### [DATASET RECORDS]
----------------

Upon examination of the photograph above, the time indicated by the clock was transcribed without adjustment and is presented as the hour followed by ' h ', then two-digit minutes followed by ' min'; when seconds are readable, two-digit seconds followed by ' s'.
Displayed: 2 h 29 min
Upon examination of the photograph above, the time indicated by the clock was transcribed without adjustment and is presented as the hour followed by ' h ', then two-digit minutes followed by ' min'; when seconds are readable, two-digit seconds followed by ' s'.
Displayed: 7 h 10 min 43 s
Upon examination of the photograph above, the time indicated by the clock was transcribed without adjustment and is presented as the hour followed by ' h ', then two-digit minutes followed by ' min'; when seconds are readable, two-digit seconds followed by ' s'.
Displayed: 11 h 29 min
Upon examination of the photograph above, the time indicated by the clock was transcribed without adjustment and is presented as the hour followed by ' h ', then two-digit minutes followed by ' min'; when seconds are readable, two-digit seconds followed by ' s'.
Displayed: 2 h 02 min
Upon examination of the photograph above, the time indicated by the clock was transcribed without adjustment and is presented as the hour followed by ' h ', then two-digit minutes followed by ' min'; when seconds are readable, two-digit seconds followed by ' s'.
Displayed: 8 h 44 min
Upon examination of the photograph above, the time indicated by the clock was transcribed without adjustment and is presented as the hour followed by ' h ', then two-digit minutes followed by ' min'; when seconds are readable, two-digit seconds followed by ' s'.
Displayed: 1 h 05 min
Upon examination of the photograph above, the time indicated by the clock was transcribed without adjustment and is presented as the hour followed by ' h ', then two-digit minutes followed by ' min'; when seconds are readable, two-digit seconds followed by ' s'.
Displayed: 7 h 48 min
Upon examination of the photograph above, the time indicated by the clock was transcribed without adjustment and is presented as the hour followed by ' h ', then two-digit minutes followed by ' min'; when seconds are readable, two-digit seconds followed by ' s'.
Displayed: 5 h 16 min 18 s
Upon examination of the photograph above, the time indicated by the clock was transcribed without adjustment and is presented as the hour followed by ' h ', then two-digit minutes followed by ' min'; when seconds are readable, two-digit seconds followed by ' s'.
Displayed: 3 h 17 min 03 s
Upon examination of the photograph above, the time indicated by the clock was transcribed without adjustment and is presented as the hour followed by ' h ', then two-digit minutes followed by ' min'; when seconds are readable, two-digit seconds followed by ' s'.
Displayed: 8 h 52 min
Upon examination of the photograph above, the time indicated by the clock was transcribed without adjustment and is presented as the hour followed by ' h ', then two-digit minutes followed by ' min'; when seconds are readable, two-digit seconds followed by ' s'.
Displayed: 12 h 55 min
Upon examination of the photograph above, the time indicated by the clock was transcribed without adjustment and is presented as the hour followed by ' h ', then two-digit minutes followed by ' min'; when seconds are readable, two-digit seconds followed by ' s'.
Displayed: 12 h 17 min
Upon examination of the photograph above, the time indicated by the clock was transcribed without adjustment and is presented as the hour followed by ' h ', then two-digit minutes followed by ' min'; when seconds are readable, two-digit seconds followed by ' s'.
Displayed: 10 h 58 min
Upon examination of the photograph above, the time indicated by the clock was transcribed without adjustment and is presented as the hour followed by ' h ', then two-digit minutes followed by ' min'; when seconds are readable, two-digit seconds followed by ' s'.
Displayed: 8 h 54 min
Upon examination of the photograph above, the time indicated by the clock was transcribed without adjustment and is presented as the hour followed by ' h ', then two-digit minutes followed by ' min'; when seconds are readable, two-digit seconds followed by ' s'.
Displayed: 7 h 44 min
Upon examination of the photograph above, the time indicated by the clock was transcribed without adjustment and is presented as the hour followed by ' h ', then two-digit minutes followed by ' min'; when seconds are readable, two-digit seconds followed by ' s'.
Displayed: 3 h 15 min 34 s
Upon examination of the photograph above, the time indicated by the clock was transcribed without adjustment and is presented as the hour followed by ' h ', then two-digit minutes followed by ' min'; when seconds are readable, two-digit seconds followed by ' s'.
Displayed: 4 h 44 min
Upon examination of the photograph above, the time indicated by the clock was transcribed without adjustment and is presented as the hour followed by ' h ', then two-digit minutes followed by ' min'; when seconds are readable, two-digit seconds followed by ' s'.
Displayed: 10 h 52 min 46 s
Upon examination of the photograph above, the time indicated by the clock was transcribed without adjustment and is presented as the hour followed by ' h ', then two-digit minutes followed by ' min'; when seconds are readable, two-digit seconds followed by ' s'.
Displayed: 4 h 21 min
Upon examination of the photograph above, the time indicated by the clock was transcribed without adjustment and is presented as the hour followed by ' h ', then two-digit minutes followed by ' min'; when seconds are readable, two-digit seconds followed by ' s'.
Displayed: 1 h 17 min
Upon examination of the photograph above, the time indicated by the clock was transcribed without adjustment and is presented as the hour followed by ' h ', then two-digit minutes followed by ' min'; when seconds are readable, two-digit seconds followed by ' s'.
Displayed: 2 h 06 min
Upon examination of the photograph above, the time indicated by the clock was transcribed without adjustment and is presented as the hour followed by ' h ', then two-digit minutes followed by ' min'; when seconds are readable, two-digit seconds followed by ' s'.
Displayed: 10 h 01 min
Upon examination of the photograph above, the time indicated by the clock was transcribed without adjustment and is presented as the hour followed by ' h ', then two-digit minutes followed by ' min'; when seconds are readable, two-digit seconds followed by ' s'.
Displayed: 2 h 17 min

----------------

### [WHAT NEEDS TO BE DONE]
Please reproduce all of the data above word for word, changing nothing.

### [SOLVED PROBLEM]
Upon examination of the photograph above, the time indicated by the clock was transcribed without adjustment and is presented as the hour followed by ' h ', then two-digit minutes followed by ' min'; when seconds are readable, two-digit seconds followed by ' s'.
Displayed: 2 h 29 min
Upon examination of the photograph above, the time indicated by the clock was transcribed without adjustment and is presented as the hour followed by ' h ', then two-digit minutes followed by ' min'; when seconds are readable, two-digit seconds followed by ' s'.
Displayed: 7 h 10 min 43 s
Upon examination of the photograph above, the time indicated by the clock was transcribed without adjustment and is presented as the hour followed by ' h ', then two-digit minutes followed by ' min'; when seconds are readable, two-digit seconds followed by ' s'.
Displayed: 11 h 29 min
Upon examination of the photograph above, the time indicated by the clock was transcribed without adjustment and is presented as the hour followed by ' h ', then two-digit minutes followed by ' min'; when seconds are readable, two-digit seconds followed by ' s'.
Displayed: 2 h 02 min
Upon examination of the photograph above, the time indicated by the clock was transcribed without adjustment and is presented as the hour followed by ' h ', then two-digit minutes followed by ' min'; when seconds are readable, two-digit seconds followed by ' s'.
Displayed: 8 h 44 min
Upon examination of the photograph above, the time indicated by the clock was transcribed without adjustment and is presented as the hour followed by ' h ', then two-digit minutes followed by ' min'; when seconds are readable, two-digit seconds followed by ' s'.
Displayed: 1 h 05 min
Upon examination of the photograph above, the time indicated by the clock was transcribed without adjustment and is presented as the hour followed by ' h ', then two-digit minutes followed by ' min'; when seconds are readable, two-digit seconds followed by ' s'.
Displayed: 7 h 48 min
Upon examination of the photograph above, the time indicated by the clock was transcribed without adjustment and is presented as the hour followed by ' h ', then two-digit minutes followed by ' min'; when seconds are readable, two-digit seconds followed by ' s'.
Displayed: 5 h 16 min 18 s
Upon examination of the photograph above, the time indicated by the clock was transcribed without adjustment and is presented as the hour followed by ' h ', then two-digit minutes followed by ' min'; when seconds are readable, two-digit seconds followed by ' s'.
Displayed: 3 h 17 min 03 s
Upon examination of the photograph above, the time indicated by the clock was transcribed without adjustment and is presented as the hour followed by ' h ', then two-digit minutes followed by ' min'; when seconds are readable, two-digit seconds followed by ' s'.
Displayed: 8 h 52 min
Upon examination of the photograph above, the time indicated by the clock was transcribed without adjustment and is presented as the hour followed by ' h ', then two-digit minutes followed by ' min'; when seconds are readable, two-digit seconds followed by ' s'.
Displayed: 12 h 55 min
Upon examination of the photograph above, the time indicated by the clock was transcribed without adjustment and is presented as the hour followed by ' h ', then two-digit minutes followed by ' min'; when seconds are readable, two-digit seconds followed by ' s'.
Displayed: 12 h 17 min
Upon examination of the photograph above, the time indicated by the clock was transcribed without adjustment and is presented as the hour followed by ' h ', then two-digit minutes followed by ' min'; when seconds are readable, two-digit seconds followed by ' s'.
Displayed: 10 h 58 min
Upon examination of the photograph above, the time indicated by the clock was transcribed without adjustment and is presented as the hour followed by ' h ', then two-digit minutes followed by ' min'; when seconds are readable, two-digit seconds followed by ' s'.
Displayed: 8 h 54 min
Upon examination of the photograph above, the time indicated by the clock was transcribed without adjustment and is presented as the hour followed by ' h ', then two-digit minutes followed by ' min'; when seconds are readable, two-digit seconds followed by ' s'.
Displayed: 7 h 44 min
Upon examination of the photograph above, the time indicated by the clock was transcribed without adjustment and is presented as the hour followed by ' h ', then two-digit minutes followed by ' min'; when seconds are readable, two-digit seconds followed by ' s'.
Displayed: 3 h 15 min 34 s
Upon examination of the photograph above, the time indicated by the clock was transcribed without adjustment and is presented as the hour followed by ' h ', then two-digit minutes followed by ' min'; when seconds are readable, two-digit seconds followed by ' s'.
Displayed: 4 h 44 min
Upon examination of the photograph above, the time indicated by the clock was transcribed without adjustment and is presented as the hour followed by ' h ', then two-digit minutes followed by ' min'; when seconds are readable, two-digit seconds followed by ' s'.
Displayed: 10 h 52 min 46 s
Upon examination of the photograph above, the time indicated by the clock was transcribed without adjustment and is presented as the hour followed by ' h ', then two-digit minutes followed by ' min'; when seconds are readable, two-digit seconds followed by ' s'.
Displayed: 4 h 21 min
Upon examination of the photograph above, the time indicated by the clock was transcribed without adjustment and is presented as the hour followed by ' h ', then two-digit minutes followed by ' min'; when seconds are readable, two-digit seconds followed by ' s'.
Displayed: 1 h 17 min
Upon examination of the photograph above, the time indicated by the clock was transcribed without adjustment and is presented as the hour followed by ' h ', then two-digit minutes followed by ' min'; when seconds are readable, two-digit seconds followed by ' s'.
Displayed: 2 h 06 min
Upon examination of the photograph above, the time indicated by the clock was transcribed without adjustment and is presented as the hour followed by ' h ', then two-digit minutes followed by ' min'; when seconds are readable, two-digit seconds followed by ' s'.
Displayed: 10 h 01 min
Upon examination of the photograph above, the time indicated by the clock was transcribed without adjustment and is presented as the hour followed by ' h ', then two-digit minutes followed by ' min'; when seconds are readable, two-digit seconds followed by ' s'.
Displayed: 2 h 17 min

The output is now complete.